Je me suis rendu à Mourmansk entre septembre 2021 et février 2022, c’est une grande ville au-delà du cercle polaire, qui vit une grande partie de l’année dans l’obscurité. Au cours de trois mois de voyage, j’ai été invité dans de nombreux appartements datant de l’ère soviétique pour passer la nuit avec les habitant·es de la ville. Mon intention n’était pas de documenter la façon dont les gens affrontent l’obscurité, mais plutôt de considérer la nuit comme une porte d’entrée pour explorer ce pays inconnu.
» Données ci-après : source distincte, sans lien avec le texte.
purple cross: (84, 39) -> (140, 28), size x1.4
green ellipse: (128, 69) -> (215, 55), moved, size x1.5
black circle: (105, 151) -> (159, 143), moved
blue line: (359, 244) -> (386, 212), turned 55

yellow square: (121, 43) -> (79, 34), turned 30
L’obscurité devient une façon de voir, à la fois littéral et métaphorique. Littéral d’abord : la nuit agit comme un filtre, dissimulant certaines choses tout en en révélant d’autres. Ainsi, le paysage urbain, marqué par les imposants édifices de l’ère soviétique et la toundra arctique, se réduit à un simple élément de décor. En revanche, ce qui est éclairé se présente, à mes yeux, comme essentiel : l’intimité de celles et ceux qui m’ont accueilli pour la nuit.
Métaphoriquement ensuite : l’obscurité de la nuit devient une confrontation indirecte avec la réalité de la Russie et son futur incertain. L’invasion de l’Ukraine m’a obligé à adopter également cette nouvelle grille de lecture dans mon travail.
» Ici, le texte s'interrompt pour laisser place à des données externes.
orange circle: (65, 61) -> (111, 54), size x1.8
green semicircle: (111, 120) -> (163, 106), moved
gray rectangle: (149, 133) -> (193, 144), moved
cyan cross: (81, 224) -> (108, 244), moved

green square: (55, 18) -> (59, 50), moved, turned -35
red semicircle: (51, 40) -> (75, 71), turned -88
Cette immersion dans la nuit de Mourmansk n’a pas pour prétention de dévoiler quelque chose sur « la Russie », mais plutôt de susciter, à travers des photos prises dans des recoins d’appartements, la rencontre avec quelques Russes. La nuit est une manière de voir, un filtre. Une façon d’évoquer les rêves et mystères de ces individus rencontrés à la veille d’un conflit.